SELECTIVE INCREASE IN ENDOTHELIN-1 AND ENDOTHELIN-A RECEPTOR SUBTYPE IN THE HYPERTROPHIED MYOCARDIUM OF THE AORTO-VENACAVAL FISTULA RAT

Objective: At present little is known about the factors that regulate the expression of the endothelins and their receptors in cardiac tissue in vivo. The aim of this study was to investigate changes in expression of the endothelins (ET-1, ET-2, and ET-3) and their receptors (ET(A)R and ET(B)R) in the hypertrophied heart of the aorto-venocaval (AV) fistula rat. Methods: Reverse transcription-polymerase chain reaction (RT-PCR) was used to quantify cardiac mRNA expression of the endothelins and their receptors during the development of cardiac hypertrophy, while radioligand binding was employed to quantify the amount of [I-125]ET-1 binding to cardiac membranes. Tissue and plasma concentrations of ET-1 were measured by radioimmunoassay. Results: In control sham operated animals, ET-1 mRNA was similar to fivefold greater in atria than in ventricles (P<0.05), but there were no atrioventricular differences in ET-2 or ET-3 mRNA. In the AV fistula rats there was a prompt three- to fourfold increase in ET-1 mRNA in atria and a progressive five- to sevenfold rise in ventricles during cardiac hypertrophy. There were no changes in ET-2 or ET-3 transcript prevalences, except for a late rise (35 d) in ET-2 mRNA levels in left ventricle. Consistent with ET-1 mRNA measurements, immunoreactive endothelin levels were increased by 7 d in atria, but not in ventricles.

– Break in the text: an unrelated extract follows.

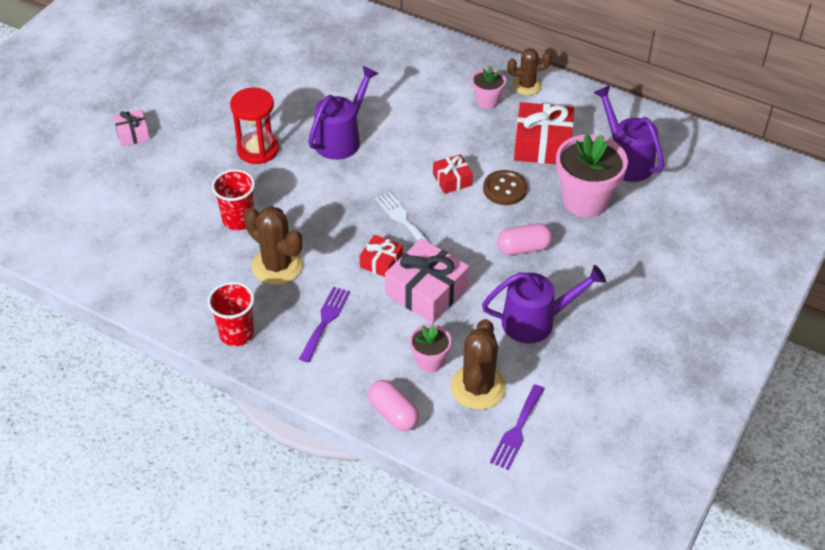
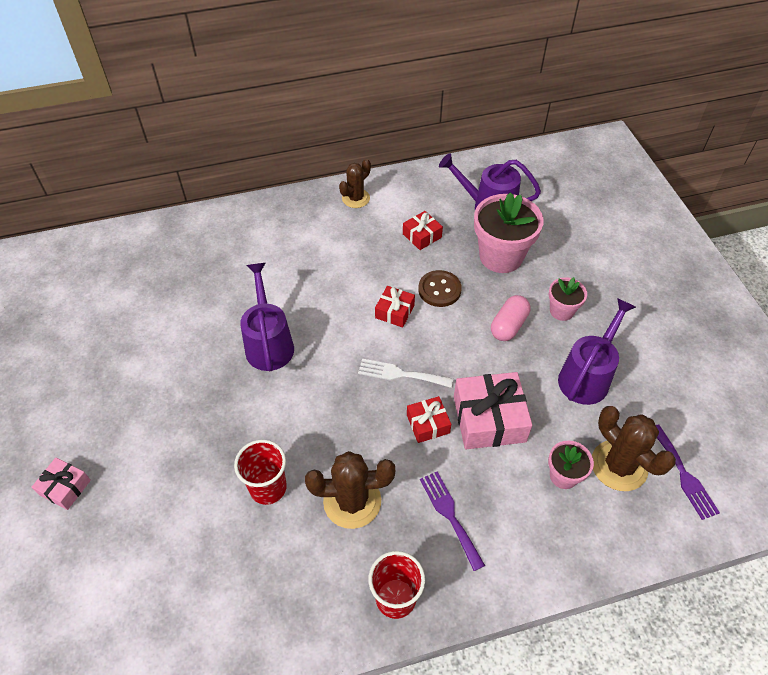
camera: 45 degrees left, 5 degrees up
red hourglass [230,88,279,164] -> none
pink capsule [368,380,419,431] -> none
pink flower pot [472,66,506,109] -> pink flower pot moved to [548,277,587,321]
red gift [514,102,574,164] -> red gift [403,211,443,250], size x0.55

In control rat hearts, ET(A)R mRNA levels were similar in atria and ventricles, but the prevalence of ET(B)R was similar to sevenfold greater in the former. ET(A)R mRNA prevalence increased with hypertrophy in all chambers, while ET(B)R transcript levels were raised only in the right ventricle. There was no significant difference in [I-125]-ET-1 binding between atrial samples from 35 d control and 35 d AV fistula rats, suggesting rapid turnover of endothelin receptors balanced by increased transcription from the ET(A)R gene. Conclusions: During cardiac hypertrophy in AV fistula rats there is increased activity of the endothelin system mediated principally by ET-1 and the ET(A)R subtype.